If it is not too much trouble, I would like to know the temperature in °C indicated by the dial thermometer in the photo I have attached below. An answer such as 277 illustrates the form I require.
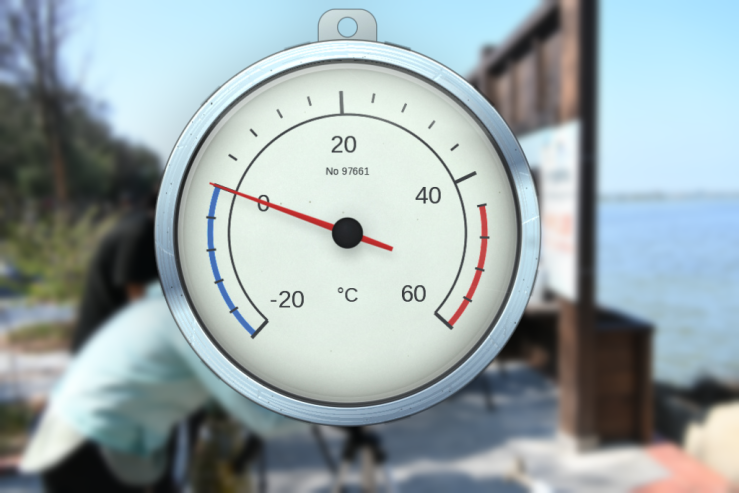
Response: 0
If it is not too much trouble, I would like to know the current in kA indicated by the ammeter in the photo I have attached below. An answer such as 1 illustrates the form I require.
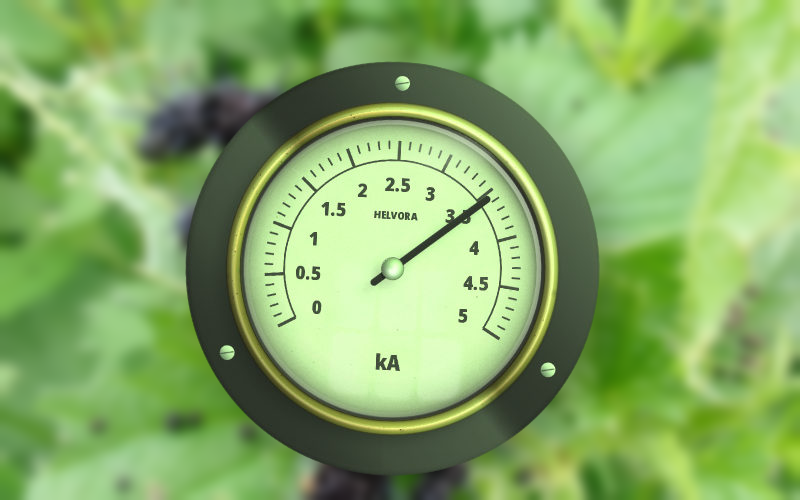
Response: 3.55
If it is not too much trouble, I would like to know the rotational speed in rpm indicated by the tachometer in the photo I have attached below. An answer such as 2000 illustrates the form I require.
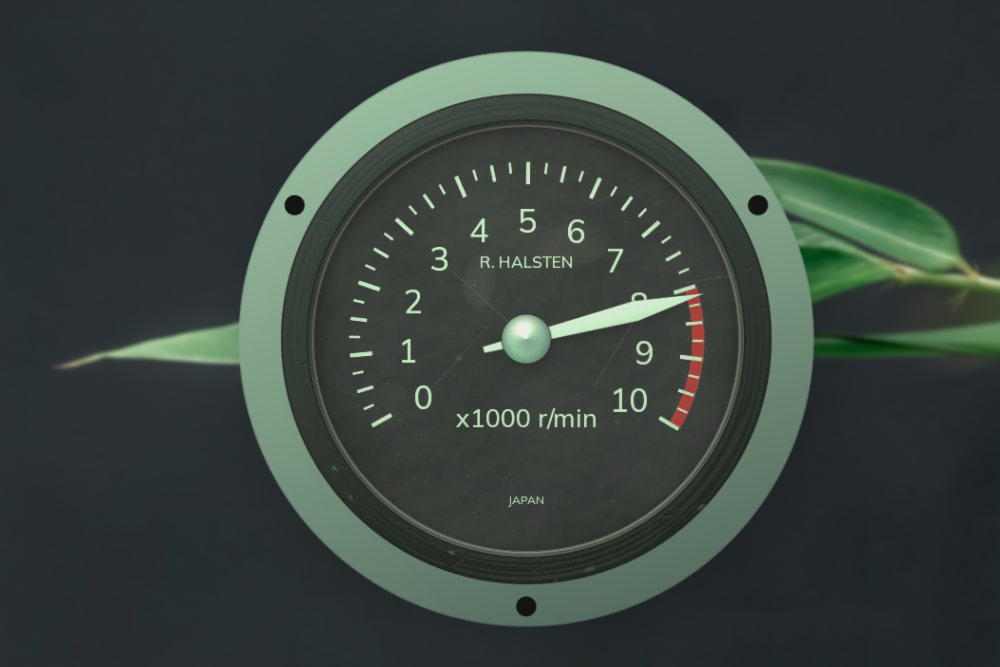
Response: 8125
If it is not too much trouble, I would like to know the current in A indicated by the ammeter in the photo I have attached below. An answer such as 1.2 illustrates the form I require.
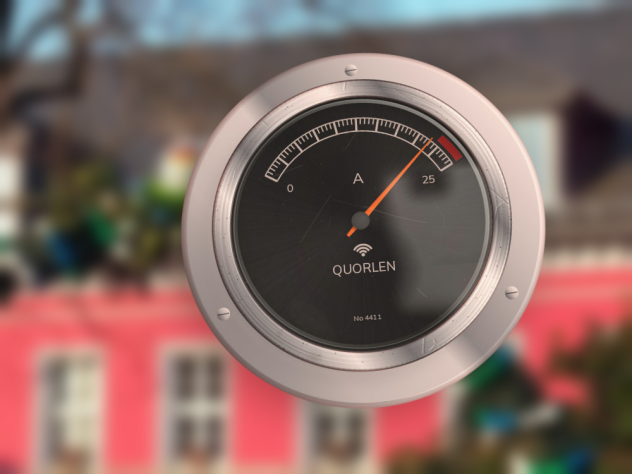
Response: 21.5
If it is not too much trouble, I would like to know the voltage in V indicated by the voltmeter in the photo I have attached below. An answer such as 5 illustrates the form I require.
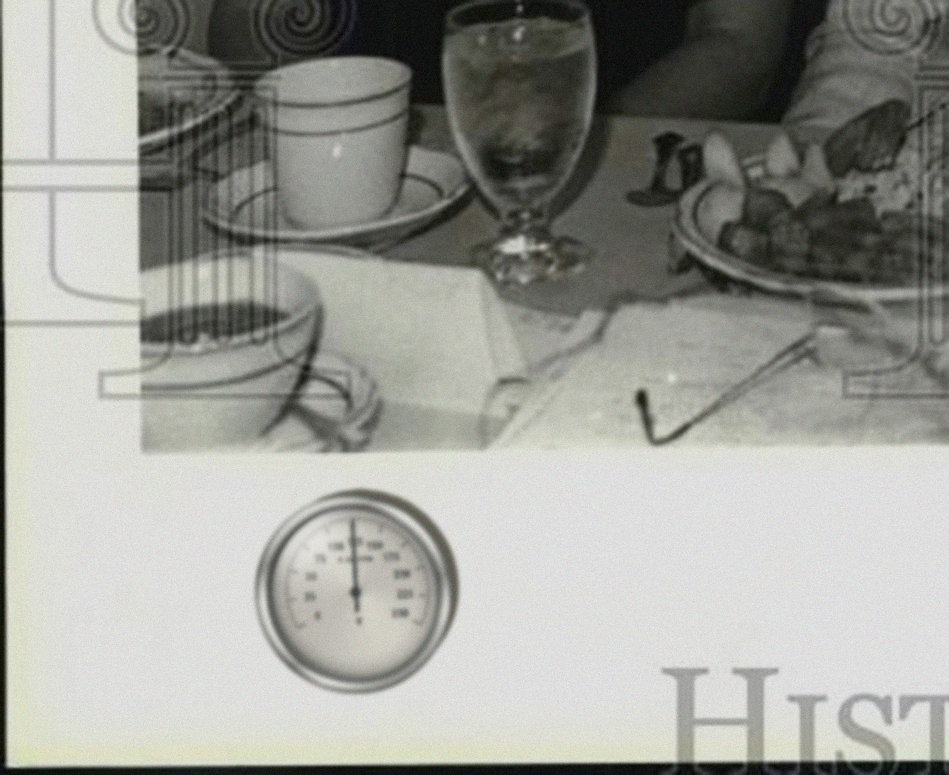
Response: 125
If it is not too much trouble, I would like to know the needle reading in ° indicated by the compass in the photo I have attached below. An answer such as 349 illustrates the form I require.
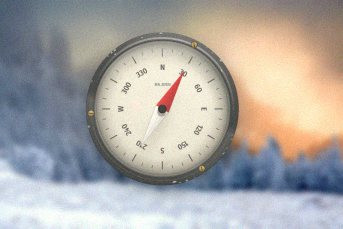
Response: 30
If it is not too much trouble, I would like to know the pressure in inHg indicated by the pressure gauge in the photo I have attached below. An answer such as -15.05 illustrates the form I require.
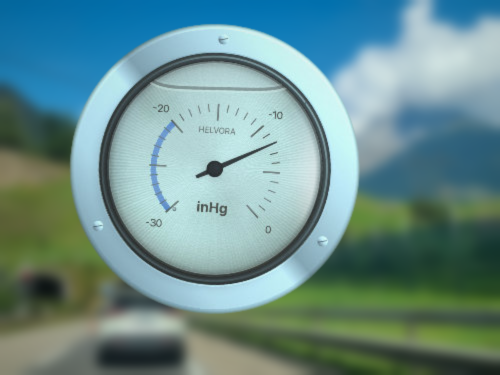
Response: -8
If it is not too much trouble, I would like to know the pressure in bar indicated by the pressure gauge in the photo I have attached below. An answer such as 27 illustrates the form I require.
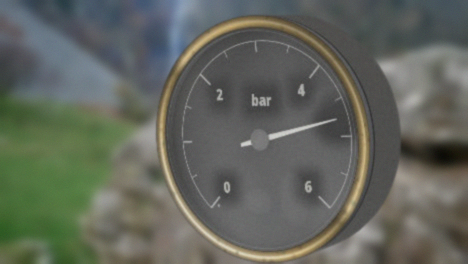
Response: 4.75
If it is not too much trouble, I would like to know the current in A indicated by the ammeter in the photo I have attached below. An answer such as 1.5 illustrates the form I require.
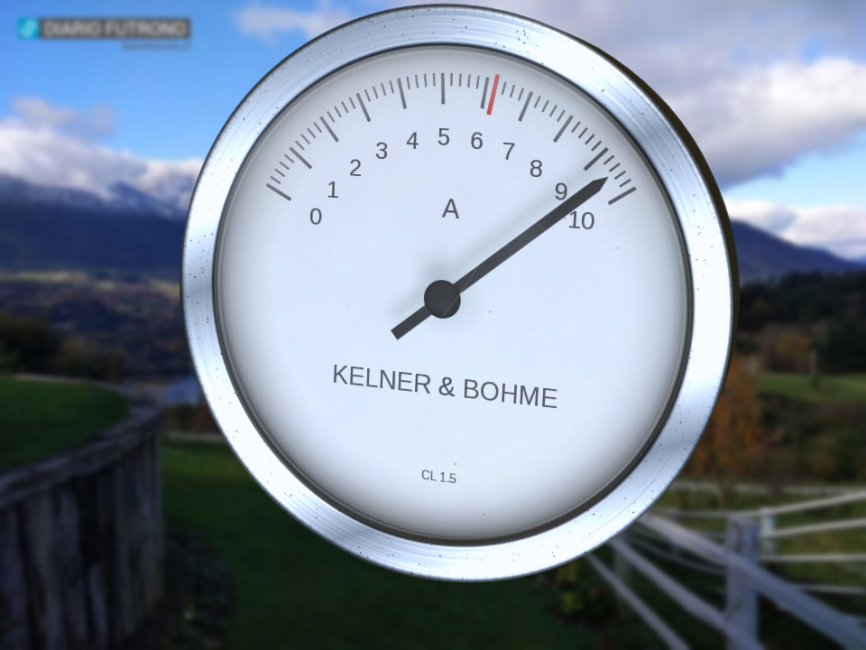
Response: 9.5
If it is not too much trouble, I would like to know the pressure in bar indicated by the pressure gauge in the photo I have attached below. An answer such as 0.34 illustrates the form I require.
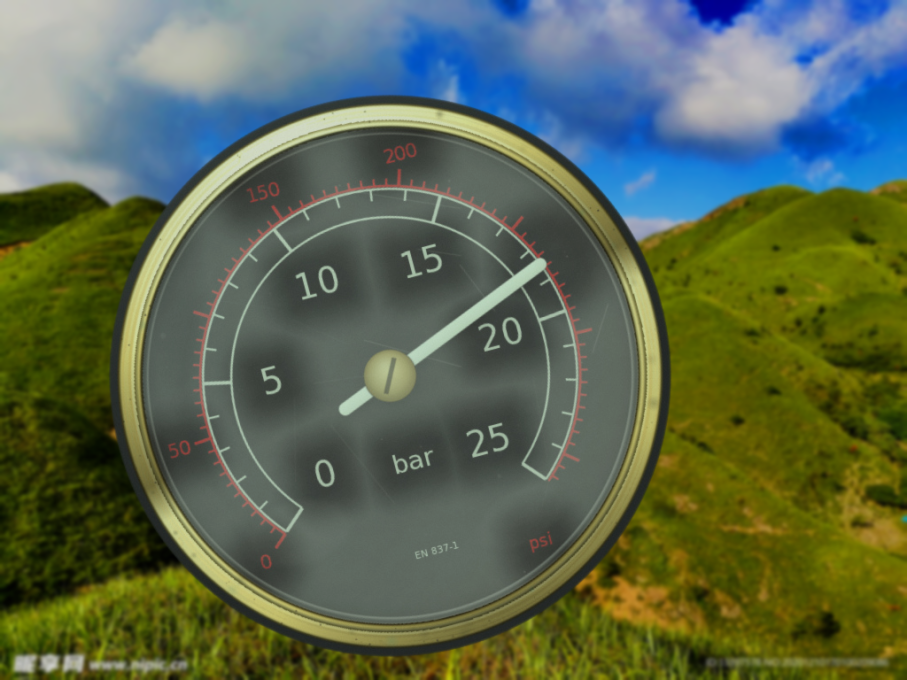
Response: 18.5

*Your objective:*
Rewrite the records as a numbered list, beginning at the start of the records and continuing through the line that contains "Response: -8", omitting blank lines and leaving out the pictures.

*Exercise response:*
1. If it is not too much trouble, I would like to know the temperature in °C indicated by the dial thermometer in the photo I have attached below. An answer such as 277 illustrates the form I require.
2. Response: 0
3. If it is not too much trouble, I would like to know the current in kA indicated by the ammeter in the photo I have attached below. An answer such as 1 illustrates the form I require.
4. Response: 3.55
5. If it is not too much trouble, I would like to know the rotational speed in rpm indicated by the tachometer in the photo I have attached below. An answer such as 2000 illustrates the form I require.
6. Response: 8125
7. If it is not too much trouble, I would like to know the current in A indicated by the ammeter in the photo I have attached below. An answer such as 1.2 illustrates the form I require.
8. Response: 21.5
9. If it is not too much trouble, I would like to know the voltage in V indicated by the voltmeter in the photo I have attached below. An answer such as 5 illustrates the form I require.
10. Response: 125
11. If it is not too much trouble, I would like to know the needle reading in ° indicated by the compass in the photo I have attached below. An answer such as 349 illustrates the form I require.
12. Response: 30
13. If it is not too much trouble, I would like to know the pressure in inHg indicated by the pressure gauge in the photo I have attached below. An answer such as -15.05 illustrates the form I require.
14. Response: -8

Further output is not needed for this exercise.